- Born: April 17, 1995 (age 30) Plzeň, Czech Republic
- Height: 6 ft 3 in (191 cm)
- Weight: 185 lb (84 kg; 13 st 3 lb)
- Position: Left wing
- Shoots: Left
- Ligue Magnus team Former teams: Etoile Noire de Strasbourg Mountfield HK
- Playing career: 2014–present

= Ondřej Kopta =

Czech ice hockey left winger

Ondřej Kopta (born April 17, 1995) is a Czech professional ice hockey left winger playing for Aigles de Nice of the Ligue Magnus.

Kopta began his career playing junior hockey for HC Plzeň before spending two seasons in North America.
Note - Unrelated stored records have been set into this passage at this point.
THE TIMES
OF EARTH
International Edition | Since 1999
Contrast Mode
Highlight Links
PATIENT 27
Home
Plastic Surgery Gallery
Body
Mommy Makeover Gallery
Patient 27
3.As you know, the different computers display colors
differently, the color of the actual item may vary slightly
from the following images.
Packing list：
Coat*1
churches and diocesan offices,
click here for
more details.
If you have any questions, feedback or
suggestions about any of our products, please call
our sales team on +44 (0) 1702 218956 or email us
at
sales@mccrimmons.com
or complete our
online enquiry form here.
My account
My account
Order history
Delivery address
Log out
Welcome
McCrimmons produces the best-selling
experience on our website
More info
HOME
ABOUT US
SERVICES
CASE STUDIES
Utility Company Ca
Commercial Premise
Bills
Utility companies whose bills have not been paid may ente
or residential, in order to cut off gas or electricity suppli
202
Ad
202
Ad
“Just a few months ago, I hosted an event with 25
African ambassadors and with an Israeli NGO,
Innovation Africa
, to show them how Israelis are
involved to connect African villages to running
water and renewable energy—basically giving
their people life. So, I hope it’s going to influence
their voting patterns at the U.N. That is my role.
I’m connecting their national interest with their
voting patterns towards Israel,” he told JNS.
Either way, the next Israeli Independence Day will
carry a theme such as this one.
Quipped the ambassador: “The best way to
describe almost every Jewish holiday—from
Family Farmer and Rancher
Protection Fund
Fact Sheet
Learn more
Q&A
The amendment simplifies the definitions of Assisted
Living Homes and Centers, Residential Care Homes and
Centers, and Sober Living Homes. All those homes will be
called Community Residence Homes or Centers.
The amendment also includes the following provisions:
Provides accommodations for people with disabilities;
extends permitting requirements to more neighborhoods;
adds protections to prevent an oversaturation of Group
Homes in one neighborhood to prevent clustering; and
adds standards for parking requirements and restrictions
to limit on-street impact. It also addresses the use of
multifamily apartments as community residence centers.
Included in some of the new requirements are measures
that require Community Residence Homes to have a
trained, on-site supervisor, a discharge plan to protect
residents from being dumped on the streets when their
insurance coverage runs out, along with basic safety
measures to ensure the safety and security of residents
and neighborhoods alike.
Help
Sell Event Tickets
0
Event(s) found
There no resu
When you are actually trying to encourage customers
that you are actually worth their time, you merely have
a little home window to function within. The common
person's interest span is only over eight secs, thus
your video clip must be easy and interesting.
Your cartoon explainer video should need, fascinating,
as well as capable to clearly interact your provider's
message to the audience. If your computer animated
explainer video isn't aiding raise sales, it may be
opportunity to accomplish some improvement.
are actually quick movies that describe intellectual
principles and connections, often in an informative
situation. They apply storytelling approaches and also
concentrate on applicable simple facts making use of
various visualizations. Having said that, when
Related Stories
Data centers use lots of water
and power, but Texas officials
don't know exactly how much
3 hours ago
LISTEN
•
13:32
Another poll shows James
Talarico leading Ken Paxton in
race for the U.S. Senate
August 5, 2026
He played the 2011–12 season with the Texas Tornado of the North American Hockey League and the 2012–13 season with the Niagara Ice Dogs of the Ontario Hockey League before returning to Plzeň.

On July 3, 2014, Kopta moved to Mountfield HK and made his debut for the main roster during the 2014–15 Czech Extraliga season. He would go on to play in 58 regular season games for the team from 2014 to 2017. He also had loan spells in the 1st Czech Republic Hockey League with BK Havlíčkův Brod, HC Stadion Litoměřice, HC Slavia Praha, VHK Vsetín and HC ZUBR Přerov.

On June 21, 2019, Kopta moved to France and joined Aigles de Nice of the Ligue Magnus.